Posted by bb...@apache.org.
Triggered 'UpdateSlaveMessage' when 'ResourceProviderManager' updates.

The agent's resource provider manager sends a
'ResourceProviderMessage' when its managed resources change. This
commit adds handling in the agent so that an 'UpdateSlaveMessage' is
sent to the master to update the total resource available on the
agent.

In order to provide push-like handling of the resource provider
manager's message queue, we chain recursive calls to the handler for
continuous processing. Initially, processing is kicked off from
'Slave::initialize'. In this simple implementation we e.g., provide no
direct way to stop processing of messages, yet, but it can be achieved
by e.g., replacing the manager with a new instance (this would also
require updating routes).

Since the agent can only send an 'UpdateSlaveMessage' when it is
registered with a master, a simple back-off of 5 s is implemented which
will defer processing of a ready message should the agent not yet have
registered.

To facilitate logging we add a stringification function for
'ResourceProviderMessage's.

This patch also adjusts a number of tests to no expect two
'UpdateSlaveMessage's.

********

**ASSIGNED TASK 1:**
Answer these questions about the commit message:
(a) What message does the agent's resource provider manager send when its managed resources change?
(b) From which function is message processing initially kicked off?
(c) How long is the back-off that defers processing while the agent has not yet registered?
The commit message and the listing that follows it have nothing to do with each other.

**SOURCE DATA:**
********

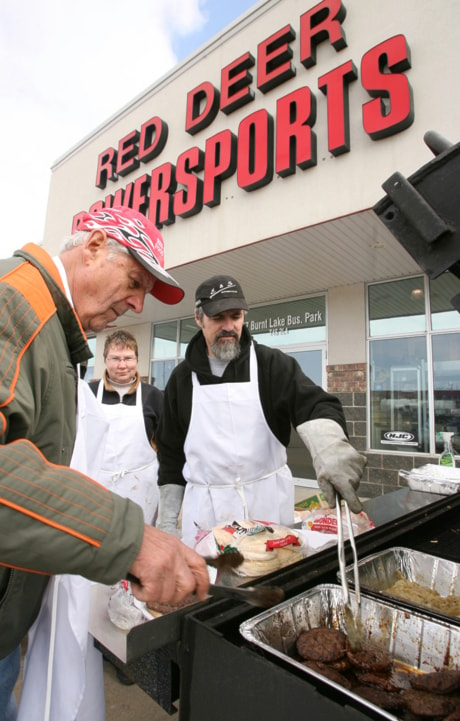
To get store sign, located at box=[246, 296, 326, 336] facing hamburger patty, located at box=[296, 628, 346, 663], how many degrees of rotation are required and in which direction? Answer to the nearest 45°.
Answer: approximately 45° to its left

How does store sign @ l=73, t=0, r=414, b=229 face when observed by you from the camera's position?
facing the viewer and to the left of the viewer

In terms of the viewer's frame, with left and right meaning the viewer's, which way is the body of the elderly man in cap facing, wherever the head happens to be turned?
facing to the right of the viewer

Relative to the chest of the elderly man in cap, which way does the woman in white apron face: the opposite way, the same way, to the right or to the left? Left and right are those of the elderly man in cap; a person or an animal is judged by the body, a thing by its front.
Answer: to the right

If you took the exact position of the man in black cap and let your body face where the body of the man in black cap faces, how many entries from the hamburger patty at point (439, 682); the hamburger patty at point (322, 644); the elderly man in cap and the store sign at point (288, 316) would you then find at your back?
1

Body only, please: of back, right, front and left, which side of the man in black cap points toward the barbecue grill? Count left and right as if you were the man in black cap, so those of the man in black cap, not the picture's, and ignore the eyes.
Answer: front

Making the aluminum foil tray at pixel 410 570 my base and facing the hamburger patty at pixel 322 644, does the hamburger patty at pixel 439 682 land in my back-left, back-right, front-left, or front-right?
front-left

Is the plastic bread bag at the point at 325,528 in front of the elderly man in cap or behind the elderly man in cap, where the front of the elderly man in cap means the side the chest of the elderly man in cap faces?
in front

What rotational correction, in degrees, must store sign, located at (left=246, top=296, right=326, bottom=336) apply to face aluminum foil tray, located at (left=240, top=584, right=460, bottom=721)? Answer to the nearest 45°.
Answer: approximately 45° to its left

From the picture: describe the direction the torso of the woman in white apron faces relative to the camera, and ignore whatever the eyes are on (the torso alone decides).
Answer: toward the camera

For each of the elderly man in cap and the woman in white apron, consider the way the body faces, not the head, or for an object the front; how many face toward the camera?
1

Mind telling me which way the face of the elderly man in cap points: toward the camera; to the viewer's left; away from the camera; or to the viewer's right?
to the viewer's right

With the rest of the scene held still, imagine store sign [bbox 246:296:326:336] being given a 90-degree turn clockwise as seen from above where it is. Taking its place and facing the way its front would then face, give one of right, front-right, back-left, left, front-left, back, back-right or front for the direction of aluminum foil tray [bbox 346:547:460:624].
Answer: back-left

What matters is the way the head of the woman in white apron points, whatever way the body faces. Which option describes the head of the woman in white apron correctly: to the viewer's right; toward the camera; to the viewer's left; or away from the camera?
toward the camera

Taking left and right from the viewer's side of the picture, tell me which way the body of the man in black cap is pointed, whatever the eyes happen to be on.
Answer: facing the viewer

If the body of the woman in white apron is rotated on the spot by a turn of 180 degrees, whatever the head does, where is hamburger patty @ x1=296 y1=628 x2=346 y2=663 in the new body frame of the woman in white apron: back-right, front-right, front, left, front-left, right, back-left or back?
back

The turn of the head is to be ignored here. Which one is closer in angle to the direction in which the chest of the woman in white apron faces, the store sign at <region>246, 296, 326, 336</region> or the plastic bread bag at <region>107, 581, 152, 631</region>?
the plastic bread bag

********

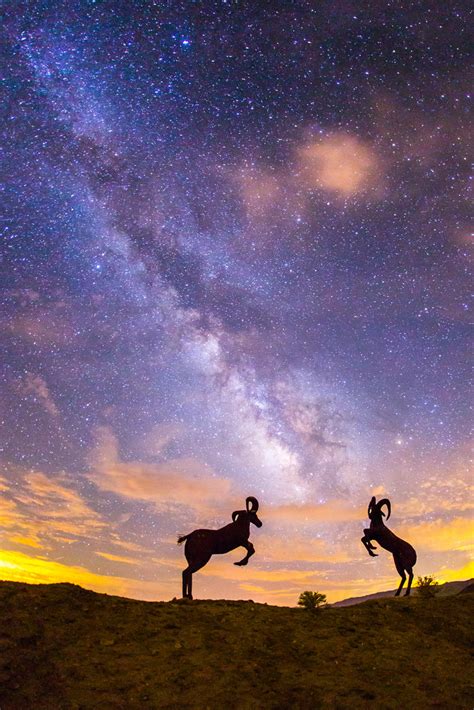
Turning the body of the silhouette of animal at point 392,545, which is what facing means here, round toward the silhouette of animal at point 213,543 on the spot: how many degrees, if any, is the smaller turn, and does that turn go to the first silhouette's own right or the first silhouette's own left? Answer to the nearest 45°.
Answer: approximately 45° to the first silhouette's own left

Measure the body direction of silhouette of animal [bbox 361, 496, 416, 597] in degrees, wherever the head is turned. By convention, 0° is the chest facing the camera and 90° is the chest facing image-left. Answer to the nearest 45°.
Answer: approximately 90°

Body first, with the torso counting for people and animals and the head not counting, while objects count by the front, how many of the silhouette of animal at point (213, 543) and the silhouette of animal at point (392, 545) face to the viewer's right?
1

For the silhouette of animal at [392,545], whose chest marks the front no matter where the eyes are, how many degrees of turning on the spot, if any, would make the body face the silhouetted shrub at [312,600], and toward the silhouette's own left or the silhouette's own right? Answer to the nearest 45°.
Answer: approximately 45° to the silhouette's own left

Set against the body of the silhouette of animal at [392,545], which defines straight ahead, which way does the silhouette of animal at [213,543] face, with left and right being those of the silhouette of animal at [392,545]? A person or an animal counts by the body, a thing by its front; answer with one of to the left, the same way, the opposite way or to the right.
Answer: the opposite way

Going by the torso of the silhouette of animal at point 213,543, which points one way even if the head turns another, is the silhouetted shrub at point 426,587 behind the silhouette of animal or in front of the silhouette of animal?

********

**ASSIGNED TASK 2:** Rewrite the listing lines from the one containing "In terms of" through the one containing "facing to the right of the viewer", replacing "elderly man in cap" with "older man in cap" and changing nothing else. Give only those lines.

**ANSWER 1:**
(a) A 'ResourceProviderMessage'.
(b) 'Slave::initialize'.
(c) 5 s.

**ANSWER 2:**
In terms of the viewer's frame, with left and right meaning the viewer's, which way is the body of the older man in cap facing, wherever the head happens to be turned?
facing to the right of the viewer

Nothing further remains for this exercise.